Passage provided:

# About

This jupyter notebook contains the different ways in which the wolf library can be used. 

The first section covers running DQN experiments using wolf with your own config, while the second section covers how to use existing config.

Third section covers using wolf for real-world networks and the final section covers QMIX training over environments created by wolf.

# 1 Running wolf

Different ways of using wolf.

## 1.1 Creating a Config and Running Code

Imports

In [1]:
import os
import pprint

In [2]:
import ray
from ray.tune import tune
from ray import rllib
import yaml
import wolf
from wolf.utils.configuration.configuration import Configuration

Instructions for updating:
non-resource variables are not supported in the long term


Below cell creates a config for running on simple single intersection environment.

In [3]:
config = yaml.safe_load("""
"ray":
  "init":
    "local_mode": false
    "log_to_driver": true
    "logging_level": "WARNING"

Stored data:
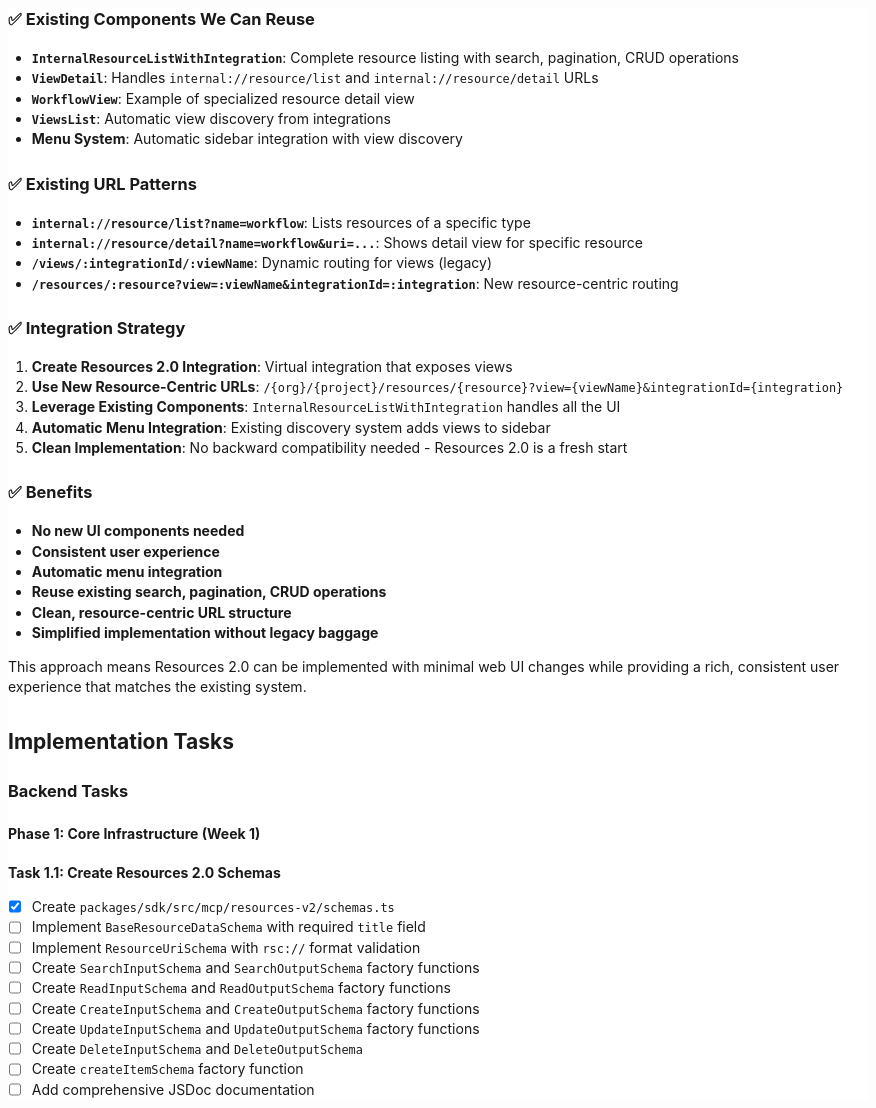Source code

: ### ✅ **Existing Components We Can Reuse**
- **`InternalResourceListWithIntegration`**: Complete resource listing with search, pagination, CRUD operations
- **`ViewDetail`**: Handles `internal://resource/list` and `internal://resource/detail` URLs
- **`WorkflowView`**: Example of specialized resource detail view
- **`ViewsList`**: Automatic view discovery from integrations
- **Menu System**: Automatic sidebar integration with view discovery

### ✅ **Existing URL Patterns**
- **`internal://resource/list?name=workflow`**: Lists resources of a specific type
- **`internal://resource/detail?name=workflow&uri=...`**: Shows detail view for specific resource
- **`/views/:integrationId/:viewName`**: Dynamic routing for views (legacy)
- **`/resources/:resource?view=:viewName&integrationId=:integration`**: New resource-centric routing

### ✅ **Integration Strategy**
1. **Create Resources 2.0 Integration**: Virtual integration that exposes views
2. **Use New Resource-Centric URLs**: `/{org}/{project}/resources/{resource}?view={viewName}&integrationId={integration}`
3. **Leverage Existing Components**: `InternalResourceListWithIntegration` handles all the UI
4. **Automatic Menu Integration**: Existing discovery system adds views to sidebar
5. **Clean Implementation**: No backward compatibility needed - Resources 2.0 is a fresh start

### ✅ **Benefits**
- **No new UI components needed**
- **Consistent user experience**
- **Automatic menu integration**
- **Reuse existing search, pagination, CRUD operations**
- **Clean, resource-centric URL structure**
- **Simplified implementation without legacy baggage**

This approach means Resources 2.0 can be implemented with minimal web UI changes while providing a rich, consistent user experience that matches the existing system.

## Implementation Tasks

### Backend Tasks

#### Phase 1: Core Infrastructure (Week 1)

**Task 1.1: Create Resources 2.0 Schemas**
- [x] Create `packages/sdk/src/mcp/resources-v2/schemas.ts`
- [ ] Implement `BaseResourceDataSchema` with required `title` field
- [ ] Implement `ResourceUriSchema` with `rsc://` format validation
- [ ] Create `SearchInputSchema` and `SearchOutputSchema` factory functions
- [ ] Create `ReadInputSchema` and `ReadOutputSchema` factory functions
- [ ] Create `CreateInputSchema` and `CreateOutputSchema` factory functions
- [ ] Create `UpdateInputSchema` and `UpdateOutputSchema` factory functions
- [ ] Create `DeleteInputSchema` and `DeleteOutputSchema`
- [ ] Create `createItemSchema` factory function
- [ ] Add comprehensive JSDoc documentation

Your assignment: Reproduce the notebook text about the wolf library in full, word for word.

Written answer:
# About

This jupyter notebook contains the different ways in which the wolf library can be used. 

The first section covers running DQN experiments using wolf with your own config, while the second section covers how to use existing config.

Third section covers using wolf for real-world networks and the final section covers QMIX training over environments created by wolf.

# 1 Running wolf

Different ways of using wolf.

## 1.1 Creating a Config and Running Code

Imports

In [1]:
import os
import pprint

In [2]:
import ray
from ray.tune import tune
from ray import rllib
import yaml
import wolf
from wolf.utils.configuration.configuration import Configuration

Instructions for updating:
non-resource variables are not supported in the long term


Below cell creates a config for running on simple single intersection environment.

In [3]:
config = yaml.safe_load("""
"ray":
  "init":
    "local_mode": false
    "log_to_driver": true
    "logging_level": "WARNING"